*What you have to do*
Please copy out all the data. Every detail stays the same.

=-=-=-=-=

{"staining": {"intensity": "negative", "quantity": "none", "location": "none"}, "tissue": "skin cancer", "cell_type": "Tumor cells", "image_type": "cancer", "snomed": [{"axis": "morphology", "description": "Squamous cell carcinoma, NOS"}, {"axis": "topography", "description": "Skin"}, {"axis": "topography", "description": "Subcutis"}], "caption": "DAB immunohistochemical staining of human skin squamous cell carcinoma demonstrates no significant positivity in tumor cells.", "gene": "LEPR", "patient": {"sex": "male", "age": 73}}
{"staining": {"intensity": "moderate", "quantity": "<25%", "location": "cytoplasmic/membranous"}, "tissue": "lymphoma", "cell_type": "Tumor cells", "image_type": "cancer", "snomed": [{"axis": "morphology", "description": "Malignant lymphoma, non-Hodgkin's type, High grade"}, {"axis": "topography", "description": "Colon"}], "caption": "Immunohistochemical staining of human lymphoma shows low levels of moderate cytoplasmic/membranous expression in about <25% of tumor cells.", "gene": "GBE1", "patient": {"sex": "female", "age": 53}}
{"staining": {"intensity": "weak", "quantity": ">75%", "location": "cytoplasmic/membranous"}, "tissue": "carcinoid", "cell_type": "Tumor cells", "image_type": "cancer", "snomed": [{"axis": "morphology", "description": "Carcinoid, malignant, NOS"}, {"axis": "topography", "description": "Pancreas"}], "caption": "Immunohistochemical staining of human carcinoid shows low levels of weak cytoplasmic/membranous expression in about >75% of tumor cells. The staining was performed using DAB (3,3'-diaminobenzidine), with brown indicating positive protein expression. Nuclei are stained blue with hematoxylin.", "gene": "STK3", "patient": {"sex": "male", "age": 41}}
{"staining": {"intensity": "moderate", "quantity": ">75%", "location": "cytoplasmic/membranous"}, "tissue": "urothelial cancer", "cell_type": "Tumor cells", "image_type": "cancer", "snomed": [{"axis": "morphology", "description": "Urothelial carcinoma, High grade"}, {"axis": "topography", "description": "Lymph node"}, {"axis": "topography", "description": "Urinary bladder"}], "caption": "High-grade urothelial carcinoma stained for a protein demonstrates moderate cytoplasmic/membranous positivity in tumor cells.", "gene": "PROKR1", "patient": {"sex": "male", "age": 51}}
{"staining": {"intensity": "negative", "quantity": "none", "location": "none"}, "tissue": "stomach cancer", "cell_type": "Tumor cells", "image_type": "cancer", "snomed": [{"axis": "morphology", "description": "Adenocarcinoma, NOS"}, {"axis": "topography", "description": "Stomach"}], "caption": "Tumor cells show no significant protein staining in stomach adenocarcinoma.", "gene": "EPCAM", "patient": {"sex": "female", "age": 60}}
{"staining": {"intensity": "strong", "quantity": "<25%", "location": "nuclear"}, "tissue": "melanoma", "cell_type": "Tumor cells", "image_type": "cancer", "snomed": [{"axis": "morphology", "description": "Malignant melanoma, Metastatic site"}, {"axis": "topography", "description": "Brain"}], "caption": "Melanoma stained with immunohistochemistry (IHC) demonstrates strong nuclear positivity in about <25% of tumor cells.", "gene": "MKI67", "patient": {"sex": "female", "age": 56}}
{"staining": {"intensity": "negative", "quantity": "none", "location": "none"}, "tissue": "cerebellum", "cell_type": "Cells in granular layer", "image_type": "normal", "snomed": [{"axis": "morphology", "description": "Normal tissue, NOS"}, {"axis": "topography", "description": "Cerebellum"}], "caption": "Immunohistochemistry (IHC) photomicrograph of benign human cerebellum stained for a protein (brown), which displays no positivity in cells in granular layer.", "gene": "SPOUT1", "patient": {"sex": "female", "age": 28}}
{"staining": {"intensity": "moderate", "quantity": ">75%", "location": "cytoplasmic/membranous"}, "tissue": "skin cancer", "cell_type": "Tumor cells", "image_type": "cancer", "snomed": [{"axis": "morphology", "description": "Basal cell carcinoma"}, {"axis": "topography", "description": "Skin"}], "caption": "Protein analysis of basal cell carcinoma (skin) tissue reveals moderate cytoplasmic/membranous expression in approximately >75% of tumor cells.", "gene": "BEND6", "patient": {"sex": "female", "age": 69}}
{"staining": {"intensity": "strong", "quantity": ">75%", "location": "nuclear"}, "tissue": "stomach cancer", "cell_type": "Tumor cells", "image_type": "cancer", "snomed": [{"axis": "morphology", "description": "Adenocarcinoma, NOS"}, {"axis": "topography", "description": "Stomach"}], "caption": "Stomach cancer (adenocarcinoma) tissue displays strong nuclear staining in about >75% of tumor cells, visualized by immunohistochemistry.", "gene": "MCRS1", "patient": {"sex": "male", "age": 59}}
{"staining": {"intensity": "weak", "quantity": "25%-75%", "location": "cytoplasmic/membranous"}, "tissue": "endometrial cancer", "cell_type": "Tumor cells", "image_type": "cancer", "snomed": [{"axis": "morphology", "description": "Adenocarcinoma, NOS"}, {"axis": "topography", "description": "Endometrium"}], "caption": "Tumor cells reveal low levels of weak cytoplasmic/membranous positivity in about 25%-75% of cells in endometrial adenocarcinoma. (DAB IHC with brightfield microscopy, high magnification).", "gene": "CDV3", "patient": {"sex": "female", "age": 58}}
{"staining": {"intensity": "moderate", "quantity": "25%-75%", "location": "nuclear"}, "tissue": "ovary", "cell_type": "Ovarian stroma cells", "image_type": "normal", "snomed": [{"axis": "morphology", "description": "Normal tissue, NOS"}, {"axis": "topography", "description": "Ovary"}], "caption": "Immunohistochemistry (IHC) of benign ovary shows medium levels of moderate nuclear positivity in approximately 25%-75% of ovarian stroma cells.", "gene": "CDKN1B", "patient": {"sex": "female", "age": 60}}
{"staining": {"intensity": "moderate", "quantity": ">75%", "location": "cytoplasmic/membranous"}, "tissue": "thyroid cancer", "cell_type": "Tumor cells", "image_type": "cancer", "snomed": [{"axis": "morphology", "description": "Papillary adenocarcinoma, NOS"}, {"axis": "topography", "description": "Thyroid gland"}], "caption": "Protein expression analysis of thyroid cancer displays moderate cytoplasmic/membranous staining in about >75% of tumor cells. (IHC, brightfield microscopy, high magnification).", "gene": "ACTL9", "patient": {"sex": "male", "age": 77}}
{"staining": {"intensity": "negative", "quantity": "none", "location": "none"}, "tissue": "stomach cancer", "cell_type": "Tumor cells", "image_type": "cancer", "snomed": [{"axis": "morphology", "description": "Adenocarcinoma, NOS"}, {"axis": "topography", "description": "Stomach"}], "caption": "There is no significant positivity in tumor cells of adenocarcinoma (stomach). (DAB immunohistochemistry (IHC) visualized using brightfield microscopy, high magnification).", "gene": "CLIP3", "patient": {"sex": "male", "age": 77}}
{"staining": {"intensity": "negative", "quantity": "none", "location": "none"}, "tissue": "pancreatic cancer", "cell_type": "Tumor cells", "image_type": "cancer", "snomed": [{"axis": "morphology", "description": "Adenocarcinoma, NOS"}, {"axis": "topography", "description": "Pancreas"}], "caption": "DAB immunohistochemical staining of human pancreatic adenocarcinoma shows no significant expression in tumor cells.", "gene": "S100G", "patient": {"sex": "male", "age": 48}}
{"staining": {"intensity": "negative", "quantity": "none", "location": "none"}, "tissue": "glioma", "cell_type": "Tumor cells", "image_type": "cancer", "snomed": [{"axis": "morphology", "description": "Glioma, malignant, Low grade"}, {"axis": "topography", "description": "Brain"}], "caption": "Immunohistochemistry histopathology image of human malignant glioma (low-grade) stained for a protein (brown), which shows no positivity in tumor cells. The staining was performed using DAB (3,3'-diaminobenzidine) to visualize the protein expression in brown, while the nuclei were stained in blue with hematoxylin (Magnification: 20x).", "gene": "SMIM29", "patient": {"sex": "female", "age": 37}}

=-=-=-=-=

*Answer below*
{"staining": {"intensity": "negative", "quantity": "none", "location": "none"}, "tissue": "skin cancer", "cell_type": "Tumor cells", "image_type": "cancer", "snomed": [{"axis": "morphology", "description": "Squamous cell carcinoma, NOS"}, {"axis": "topography", "description": "Skin"}, {"axis": "topography", "description": "Subcutis"}], "caption": "DAB immunohistochemical staining of human skin squamous cell carcinoma demonstrates no significant positivity in tumor cells.", "gene": "LEPR", "patient": {"sex": "male", "age": 73}}
{"staining": {"intensity": "moderate", "quantity": "<25%", "location": "cytoplasmic/membranous"}, "tissue": "lymphoma", "cell_type": "Tumor cells", "image_type": "cancer", "snomed": [{"axis": "morphology", "description": "Malignant lymphoma, non-Hodgkin's type, High grade"}, {"axis": "topography", "description": "Colon"}], "caption": "Immunohistochemical staining of human lymphoma shows low levels of moderate cytoplasmic/membranous expression in about <25% of tumor cells.", "gene": "GBE1", "patient": {"sex": "female", "age": 53}}
{"staining": {"intensity": "weak", "quantity": ">75%", "location": "cytoplasmic/membranous"}, "tissue": "carcinoid", "cell_type": "Tumor cells", "image_type": "cancer", "snomed": [{"axis": "morphology", "description": "Carcinoid, malignant, NOS"}, {"axis": "topography", "description": "Pancreas"}], "caption": "Immunohistochemical staining of human carcinoid shows low levels of weak cytoplasmic/membranous expression in about >75% of tumor cells. The staining was performed using DAB (3,3'-diaminobenzidine), with brown indicating positive protein expression. Nuclei are stained blue with hematoxylin.", "gene": "STK3", "patient": {"sex": "male", "age": 41}}
{"staining": {"intensity": "moderate", "quantity": ">75%", "location": "cytoplasmic/membranous"}, "tissue": "urothelial cancer", "cell_type": "Tumor cells", "image_type": "cancer", "snomed": [{"axis": "morphology", "description": "Urothelial carcinoma, High grade"}, {"axis": "topography", "description": "Lymph node"}, {"axis": "topography", "description": "Urinary bladder"}], "caption": "High-grade urothelial carcinoma stained for a protein demonstrates moderate cytoplasmic/membranous positivity in tumor cells.", "gene": "PROKR1", "patient": {"sex": "male", "age": 51}}
{"staining": {"intensity": "negative", "quantity": "none", "location": "none"}, "tissue": "stomach cancer", "cell_type": "Tumor cells", "image_type": "cancer", "snomed": [{"axis": "morphology", "description": "Adenocarcinoma, NOS"}, {"axis": "topography", "description": "Stomach"}], "caption": "Tumor cells show no significant protein staining in stomach adenocarcinoma.", "gene": "EPCAM", "patient": {"sex": "female", "age": 60}}
{"staining": {"intensity": "strong", "quantity": "<25%", "location": "nuclear"}, "tissue": "melanoma", "cell_type": "Tumor cells", "image_type": "cancer", "snomed": [{"axis": "morphology", "description": "Malignant melanoma, Metastatic site"}, {"axis": "topography", "description": "Brain"}], "caption": "Melanoma stained with immunohistochemistry (IHC) demonstrates strong nuclear positivity in about <25% of tumor cells.", "gene": "MKI67", "patient": {"sex": "female", "age": 56}}
{"staining": {"intensity": "negative", "quantity": "none", "location": "none"}, "tissue": "cerebellum", "cell_type": "Cells in granular layer", "image_type": "normal", "snomed": [{"axis": "morphology", "description": "Normal tissue, NOS"}, {"axis": "topography", "description": "Cerebellum"}], "caption": "Immunohistochemistry (IHC) photomicrograph of benign human cerebellum stained for a protein (brown), which displays no positivity in cells in granular layer.", "gene": "SPOUT1", "patient": {"sex": "female", "age": 28}}
{"staining": {"intensity": "moderate", "quantity": ">75%", "location": "cytoplasmic/membranous"}, "tissue": "skin cancer", "cell_type": "Tumor cells", "image_type": "cancer", "snomed": [{"axis": "morphology", "description": "Basal cell carcinoma"}, {"axis": "topography", "description": "Skin"}], "caption": "Protein analysis of basal cell carcinoma (skin) tissue reveals moderate cytoplasmic/membranous expression in approximately >75% of tumor cells.", "gene": "BEND6", "patient": {"sex": "female", "age": 69}}
{"staining": {"intensity": "strong", "quantity": ">75%", "location": "nuclear"}, "tissue": "stomach cancer", "cell_type": "Tumor cells", "image_type": "cancer", "snomed": [{"axis": "morphology", "description": "Adenocarcinoma, NOS"}, {"axis": "topography", "description": "Stomach"}], "caption": "Stomach cancer (adenocarcinoma) tissue displays strong nuclear staining in about >75% of tumor cells, visualized by immunohistochemistry.", "gene": "MCRS1", "patient": {"sex": "male", "age": 59}}
{"staining": {"intensity": "weak", "quantity": "25%-75%", "location": "cytoplasmic/membranous"}, "tissue": "endometrial cancer", "cell_type": "Tumor cells", "image_type": "cancer", "snomed": [{"axis": "morphology", "description": "Adenocarcinoma, NOS"}, {"axis": "topography", "description": "Endometrium"}], "caption": "Tumor cells reveal low levels of weak cytoplasmic/membranous positivity in about 25%-75% of cells in endometrial adenocarcinoma. (DAB IHC with brightfield microscopy, high magnification).", "gene": "CDV3", "patient": {"sex": "female", "age": 58}}
{"staining": {"intensity": "moderate", "quantity": "25%-75%", "location": "nuclear"}, "tissue": "ovary", "cell_type": "Ovarian stroma cells", "image_type": "normal", "snomed": [{"axis": "morphology", "description": "Normal tissue, NOS"}, {"axis": "topography", "description": "Ovary"}], "caption": "Immunohistochemistry (IHC) of benign ovary shows medium levels of moderate nuclear positivity in approximately 25%-75% of ovarian stroma cells.", "gene": "CDKN1B", "patient": {"sex": "female", "age": 60}}
{"staining": {"intensity": "moderate", "quantity": ">75%", "location": "cytoplasmic/membranous"}, "tissue": "thyroid cancer", "cell_type": "Tumor cells", "image_type": "cancer", "snomed": [{"axis": "morphology", "description": "Papillary adenocarcinoma, NOS"}, {"axis": "topography", "description": "Thyroid gland"}], "caption": "Protein expression analysis of thyroid cancer displays moderate cytoplasmic/membranous staining in about >75% of tumor cells. (IHC, brightfield microscopy, high magnification).", "gene": "ACTL9", "patient": {"sex": "male", "age": 77}}
{"staining": {"intensity": "negative", "quantity": "none", "location": "none"}, "tissue": "stomach cancer", "cell_type": "Tumor cells", "image_type": "cancer", "snomed": [{"axis": "morphology", "description": "Adenocarcinoma, NOS"}, {"axis": "topography", "description": "Stomach"}], "caption": "There is no significant positivity in tumor cells of adenocarcinoma (stomach). (DAB immunohistochemistry (IHC) visualized using brightfield microscopy, high magnification).", "gene": "CLIP3", "patient": {"sex": "male", "age": 77}}
{"staining": {"intensity": "negative", "quantity": "none", "location": "none"}, "tissue": "pancreatic cancer", "cell_type": "Tumor cells", "image_type": "cancer", "snomed": [{"axis": "morphology", "description": "Adenocarcinoma, NOS"}, {"axis": "topography", "description": "Pancreas"}], "caption": "DAB immunohistochemical staining of human pancreatic adenocarcinoma shows no significant expression in tumor cells.", "gene": "S100G", "patient": {"sex": "male", "age": 48}}
{"staining": {"intensity": "negative", "quantity": "none", "location": "none"}, "tissue": "glioma", "cell_type": "Tumor cells", "image_type": "cancer", "snomed": [{"axis": "morphology", "description": "Glioma, malignant, Low grade"}, {"axis": "topography", "description": "Brain"}], "caption": "Immunohistochemistry histopathology image of human malignant glioma (low-grade) stained for a protein (brown), which shows no positivity in tumor cells. The staining was performed using DAB (3,3'-diaminobenzidine) to visualize the protein expression in brown, while the nuclei were stained in blue with hematoxylin (Magnification: 20x).", "gene": "SMIM29", "patient": {"sex": "female", "age": 37}}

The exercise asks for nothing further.